● 练习任务
1) 根据后文关于安装 Kafka 的节选回答以下问题：
(a) 查看 ZooKeeper 各节点状态使用哪条命令？
(b) 作者将 Kafka 解压到了哪个目录？
(c) server.properties 中 broker.id 被设为何值？
2) 接续后文关于安装 Kafka 的节选，从其最后一行之后往下写。

装好之后像上图一样配置hosts信息好进行操作。
装好后三台虚拟机配置环境变量然后都执行下：zkServer.sh start 启动服务
然后zkServer.sh status 查看各节点状态：
能看到mode:leader/follower就说明可以了

2.安装kafka
下载地址：https://www.apache.org/dyn/closer.cgi?path=/kafka/2.3.0/kafka_2.11-2.3.0.tgz
我下载的是kafka_2.11-2.3.0.tgz版本
建议去kafka官网下载最新版本，然后解压，我这是解压到了/usr/local/目录下
1）配置环境变量：

export KAFKA_HOME=/usr/local/kafka211_230
export PATH=$PATH:$KAFKA_HOME/bin

2）修改/usr/local/kafka211_230/config目录下的server.properties文件
这里重点修改四个参数：
broker.id标识本机、
listeners本机的ip地址和端口
log.dirs是kafka接收消息存放路径、
zookeeper.connect指定连接的zookeeper集群地址

#    http://www.apache.org/licenses/LICENSE-2.0
#
# Unless required by applicable law or agreed to in writing, software
# distributed under the License is distributed on an "AS IS" BASIS,
# limitations under the License.

# see kafka.server.KafkaConfig for additional details and defaults

############################# Server Basics #############################

# The id of the broker. This must be set to a unique integer for each broker.
broker.id=3

############################# Socket Server Settings #############################

# The address the socket server listens on. It will get the value returned from 
# java.net.InetAddress.getCanonicalHostName() if not configured.
#   FORMAT:
#     listeners = listener_name://host_name:port
#   EXAMPLE:
#     listeners = PLAINTEXT://your.host.name:9092
#listeners=PLAINTEXT://:9092
listeners=PLAINTEXT://master:9092

# Hostname and port the broker will advertise to producers and consumers. If not set, 
# it uses the value for "listeners" if configured.  Otherwise, it will use the value
# returned from java.net.InetAddress.getCanonicalHostName().
#advertised.listeners=PLAINTEXT://your.host.name:9092

#listener.security.protocol.map=PLAINTEXT:PLAINTEXT,SSL:SSL,SASL_PLAINTEXT:SASL_PLAINTEXT,SASL_SSL:SASL_SSL

# The number of threads that the server uses for receiving requests from the network and sending responses to the network
num.network.threads=3

# The number of threads that the server uses for processing requests, which may include disk I/O
num.io.threads=8

# The send buffer (SO_SNDBUF) used by the socket server
socket.send.buffer.bytes=102400

# The receive buffer (SO_RCVBUF) used by the socket server
socket.receive.buffer.bytes=102400

# The maximum size of a request that the socket server will accept (protection against OOM)

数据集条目
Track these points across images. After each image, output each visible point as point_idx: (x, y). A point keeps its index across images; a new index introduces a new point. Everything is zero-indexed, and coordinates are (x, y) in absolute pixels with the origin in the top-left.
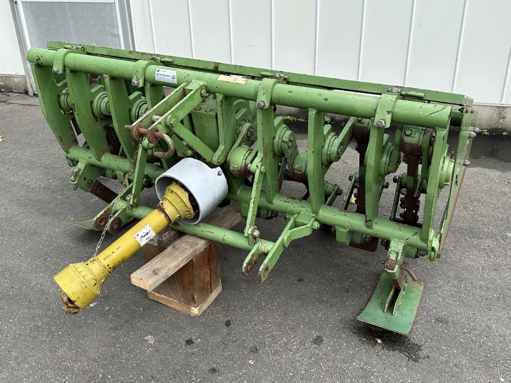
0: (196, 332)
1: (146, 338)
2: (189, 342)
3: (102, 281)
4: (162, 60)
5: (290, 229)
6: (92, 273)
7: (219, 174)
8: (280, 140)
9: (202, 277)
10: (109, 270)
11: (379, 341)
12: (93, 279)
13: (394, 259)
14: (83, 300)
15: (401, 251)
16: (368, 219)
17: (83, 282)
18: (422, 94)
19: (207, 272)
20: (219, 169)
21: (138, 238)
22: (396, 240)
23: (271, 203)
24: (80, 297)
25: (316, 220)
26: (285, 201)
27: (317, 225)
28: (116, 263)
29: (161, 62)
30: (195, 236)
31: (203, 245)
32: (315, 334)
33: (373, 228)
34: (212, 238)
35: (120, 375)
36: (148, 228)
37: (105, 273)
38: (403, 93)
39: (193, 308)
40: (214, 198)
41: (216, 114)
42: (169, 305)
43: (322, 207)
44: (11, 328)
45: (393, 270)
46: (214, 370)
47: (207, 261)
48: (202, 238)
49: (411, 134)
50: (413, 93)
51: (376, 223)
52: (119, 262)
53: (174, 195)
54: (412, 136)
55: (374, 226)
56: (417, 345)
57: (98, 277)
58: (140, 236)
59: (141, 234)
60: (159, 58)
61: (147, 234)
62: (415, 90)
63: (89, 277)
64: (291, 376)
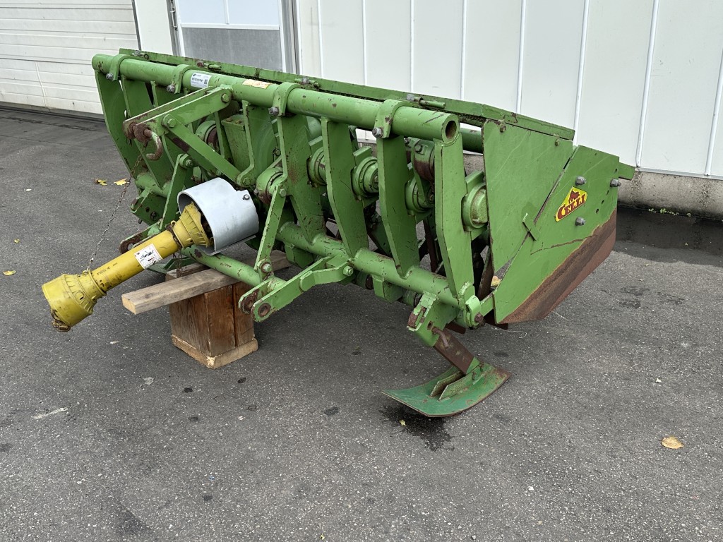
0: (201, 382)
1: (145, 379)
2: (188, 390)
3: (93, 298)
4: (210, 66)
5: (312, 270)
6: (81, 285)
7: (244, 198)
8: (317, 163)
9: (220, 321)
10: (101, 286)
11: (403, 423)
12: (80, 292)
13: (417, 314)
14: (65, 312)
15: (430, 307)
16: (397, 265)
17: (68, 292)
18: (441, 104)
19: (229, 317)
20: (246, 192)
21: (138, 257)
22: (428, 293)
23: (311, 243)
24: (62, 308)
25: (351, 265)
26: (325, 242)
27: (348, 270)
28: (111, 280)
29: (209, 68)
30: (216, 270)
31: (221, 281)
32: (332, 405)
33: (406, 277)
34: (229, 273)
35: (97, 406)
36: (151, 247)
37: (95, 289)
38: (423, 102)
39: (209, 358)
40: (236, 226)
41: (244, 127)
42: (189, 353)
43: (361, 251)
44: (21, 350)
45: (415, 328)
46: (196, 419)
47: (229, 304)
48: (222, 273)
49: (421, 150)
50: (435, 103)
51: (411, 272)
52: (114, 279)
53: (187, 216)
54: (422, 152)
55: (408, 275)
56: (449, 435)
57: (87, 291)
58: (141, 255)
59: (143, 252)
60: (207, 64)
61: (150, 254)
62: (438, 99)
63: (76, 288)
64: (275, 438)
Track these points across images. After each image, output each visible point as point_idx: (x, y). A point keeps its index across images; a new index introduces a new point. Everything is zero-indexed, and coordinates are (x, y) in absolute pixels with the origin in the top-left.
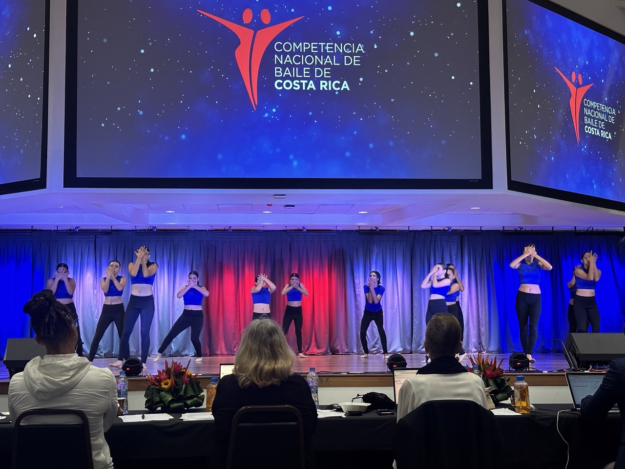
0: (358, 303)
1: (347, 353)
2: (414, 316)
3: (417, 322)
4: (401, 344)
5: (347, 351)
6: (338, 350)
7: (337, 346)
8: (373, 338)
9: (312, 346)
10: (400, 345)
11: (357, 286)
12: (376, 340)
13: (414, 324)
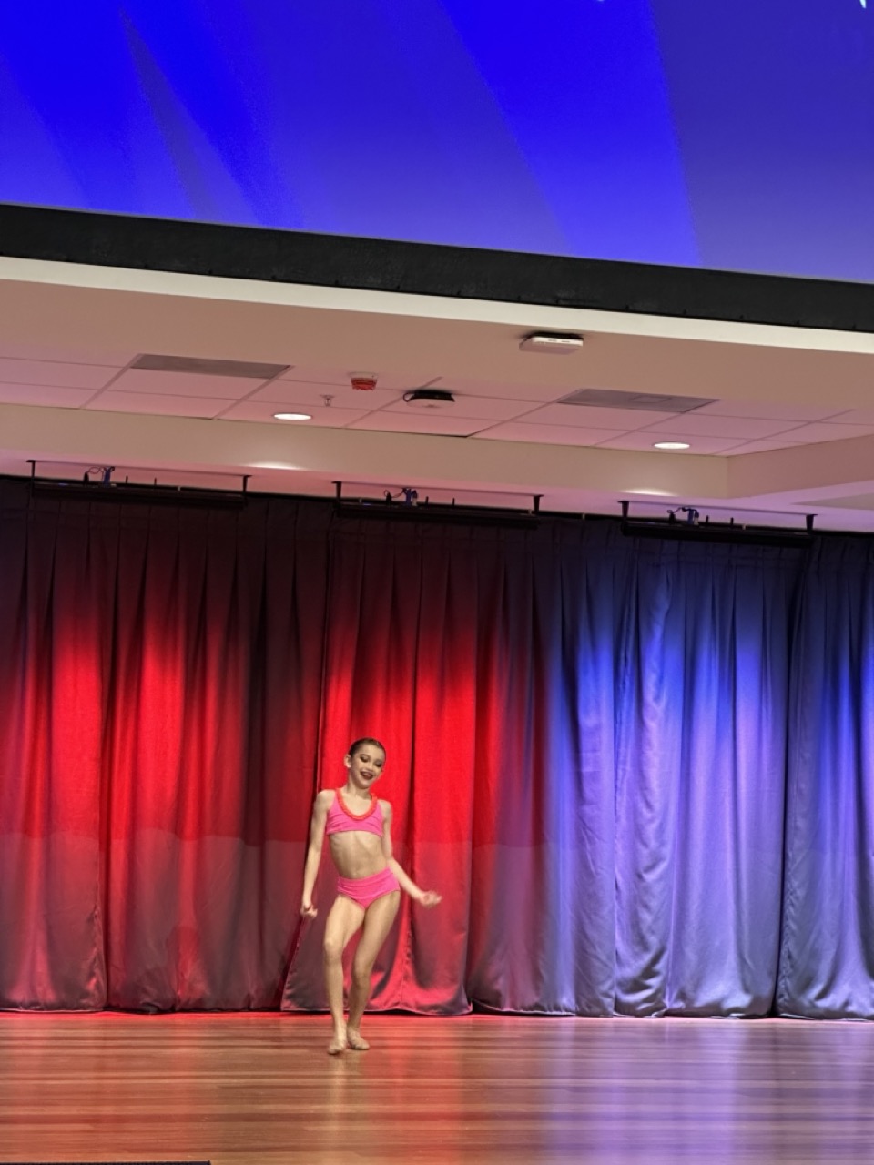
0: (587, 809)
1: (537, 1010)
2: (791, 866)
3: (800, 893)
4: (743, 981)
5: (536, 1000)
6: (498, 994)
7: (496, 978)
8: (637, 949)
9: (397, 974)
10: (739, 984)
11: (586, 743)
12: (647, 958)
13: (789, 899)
==
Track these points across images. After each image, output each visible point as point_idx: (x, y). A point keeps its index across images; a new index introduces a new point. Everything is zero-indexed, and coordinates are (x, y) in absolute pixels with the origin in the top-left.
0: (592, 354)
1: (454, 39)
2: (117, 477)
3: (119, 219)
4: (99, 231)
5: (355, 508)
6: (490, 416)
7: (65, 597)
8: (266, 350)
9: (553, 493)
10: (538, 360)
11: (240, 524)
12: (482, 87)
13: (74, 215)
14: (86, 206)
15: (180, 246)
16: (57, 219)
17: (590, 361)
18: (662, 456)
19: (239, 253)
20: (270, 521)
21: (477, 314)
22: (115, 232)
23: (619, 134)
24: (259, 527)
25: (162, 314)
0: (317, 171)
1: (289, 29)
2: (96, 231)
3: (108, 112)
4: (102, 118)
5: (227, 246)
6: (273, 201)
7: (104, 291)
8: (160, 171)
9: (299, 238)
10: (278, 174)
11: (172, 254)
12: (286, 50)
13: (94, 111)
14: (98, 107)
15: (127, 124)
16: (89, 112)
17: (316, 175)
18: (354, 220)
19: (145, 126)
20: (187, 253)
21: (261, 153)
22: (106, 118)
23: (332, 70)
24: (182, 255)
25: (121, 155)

● 任务答案
1)
(a) zkServer.sh status
(b) /usr/local/
(c) 3

2)
socket.request.max.bytes=104857600



# The default number of log partitions per topic. More partitions allow greater
# parallelism for consumption, but this will also result in more files across
# the brokers.
num.partitions=1

# The number of threads per data directory to be used for log recovery at startup and flushing at shutdown.
# This value is recommended to be increased for installations with data dirs located in RAID array.
num.recovery.threads.per.data.dir=1

############################# Internal Topic Settings  #############################
# The replication factor for the group metadata internal topics "__consumer_offsets" and "__transaction_state"
# For anything other than development testing, a value greater than 1 is recommended for to ensure availability such as 3.
offsets.topic.replication.factor=1
transaction.state.log.replication.factor=1
transaction.state.log.min.isr=1

############################# Log Flush Policy #############################

# Messages are immediately written to the filesystem but by default we only fsync() to sync
# the OS cache lazily. The following configurations control the flush of data to disk.
# There are a few important trade-offs here:
#    1. Durability: Unflushed data may be lost if you are not using replication.
# The settings below allow one to configure the flush policy to flush data after a period of time or
# every N messages (or both). This can be done globally and overridden on a per-topic basis.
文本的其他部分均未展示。